**Passage to read:**
Gold never existed?

 

January 12, 2017
Pat Heller

When central banks own physical gold reserves, that means they own coins and/or bars. Mostly they own bars, which have hallmarks of the manufacturer, serial numbers and the weights and purity of each piece punched right into the surface. The central bank should have comprehensive ledgers with these details to make it possible to verify such gold really exists.

Therefore, whenever any gold reserves are transferred, it should be possible to specifically identify exactly which items are being relocated.

On Jan. 16, 2013, the Bundesbank, Germany’s central bank, announced that it would be repatriating all 12 million ounces of its gold reserves from France and almost 10 million ounces in storage at the Federal Reserve Bank of New York.

For reasons that did not make sense at the time, it was announced that the gold coming from the Fed would be delivered over seven years. The reason this lengthy repatriation period did not make sense was because costs are incurred to store these reserves. For the Federal Reserve, the lowest cost action would have been to promptly return all of the demanded gold reserves.

In the first year, only a paltry quantity was shipped back to Germany. Even so, it turned out that what was repatriated were not the kind of bars that Germany would have provided to the Fed. This sparked lots of unanswered questions.

**Data extract:**
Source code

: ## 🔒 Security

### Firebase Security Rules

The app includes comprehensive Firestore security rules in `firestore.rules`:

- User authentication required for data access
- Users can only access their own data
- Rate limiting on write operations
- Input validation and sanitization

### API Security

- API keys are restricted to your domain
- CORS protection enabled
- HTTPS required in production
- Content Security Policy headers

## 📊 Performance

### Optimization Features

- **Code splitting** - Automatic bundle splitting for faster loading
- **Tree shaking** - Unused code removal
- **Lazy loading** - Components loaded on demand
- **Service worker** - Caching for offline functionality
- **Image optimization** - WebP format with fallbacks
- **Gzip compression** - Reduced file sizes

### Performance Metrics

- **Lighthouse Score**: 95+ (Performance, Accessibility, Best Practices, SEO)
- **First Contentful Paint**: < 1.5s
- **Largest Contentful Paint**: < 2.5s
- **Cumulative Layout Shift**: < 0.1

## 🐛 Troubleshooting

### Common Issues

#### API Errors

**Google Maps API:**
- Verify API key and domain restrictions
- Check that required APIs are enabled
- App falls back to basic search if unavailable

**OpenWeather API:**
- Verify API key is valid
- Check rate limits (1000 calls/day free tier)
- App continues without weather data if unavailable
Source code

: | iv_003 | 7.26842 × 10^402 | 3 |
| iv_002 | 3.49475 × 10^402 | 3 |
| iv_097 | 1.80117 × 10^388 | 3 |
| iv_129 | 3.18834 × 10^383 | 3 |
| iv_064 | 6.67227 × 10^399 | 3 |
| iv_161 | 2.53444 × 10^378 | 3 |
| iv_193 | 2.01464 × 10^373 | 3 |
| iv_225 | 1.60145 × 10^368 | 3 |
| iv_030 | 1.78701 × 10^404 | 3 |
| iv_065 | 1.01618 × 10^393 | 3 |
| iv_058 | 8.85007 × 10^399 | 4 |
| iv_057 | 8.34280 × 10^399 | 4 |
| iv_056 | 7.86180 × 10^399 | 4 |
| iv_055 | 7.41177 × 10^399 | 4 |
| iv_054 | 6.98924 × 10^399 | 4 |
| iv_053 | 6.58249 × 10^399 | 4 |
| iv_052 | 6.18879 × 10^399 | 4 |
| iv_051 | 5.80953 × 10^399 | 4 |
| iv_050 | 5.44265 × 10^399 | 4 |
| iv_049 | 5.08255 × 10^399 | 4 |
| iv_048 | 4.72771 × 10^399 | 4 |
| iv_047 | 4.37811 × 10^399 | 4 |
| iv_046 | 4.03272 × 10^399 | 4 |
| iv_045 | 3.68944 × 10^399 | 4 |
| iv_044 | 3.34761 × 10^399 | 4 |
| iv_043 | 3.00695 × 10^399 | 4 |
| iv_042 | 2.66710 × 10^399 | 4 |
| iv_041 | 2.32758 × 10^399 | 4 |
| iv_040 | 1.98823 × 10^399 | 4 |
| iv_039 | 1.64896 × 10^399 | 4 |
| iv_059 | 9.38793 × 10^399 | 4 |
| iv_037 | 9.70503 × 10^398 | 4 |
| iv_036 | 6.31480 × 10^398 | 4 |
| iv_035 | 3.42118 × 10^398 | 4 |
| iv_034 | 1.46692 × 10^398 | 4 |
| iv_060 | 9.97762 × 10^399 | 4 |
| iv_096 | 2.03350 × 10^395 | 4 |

**Actions to take:**
**A.** Copy the passage from the article on gold reserves word for word, starting with "On Jan. 16, 2013, the" and going on through "demanded gold reserves.".
**B.** Set down the lines of the records exactly, starting with their very first line and going on through the line with "### API Security", including both.

**Answers given:**
**A.**
On Jan. 16, 2013, the Bundesbank, Germany’s central bank, announced that it would be repatriating all 12 million ounces of its gold reserves from France and almost 10 million ounces in storage at the Federal Reserve Bank of New York.

For reasons that did not make sense at the time, it was announced that the gold coming from the Fed would be delivered over seven years. The reason this lengthy repatriation period did not make sense was because costs are incurred to store these reserves. For the Federal Reserve, the lowest cost action would have been to promptly return all of the demanded gold reserves.

**B.**
Source code

: ## 🔒 Security

### Firebase Security Rules

The app includes comprehensive Firestore security rules in `firestore.rules`:

- User authentication required for data access
- Users can only access their own data
- Rate limiting on write operations
- Input validation and sanitization

### API Security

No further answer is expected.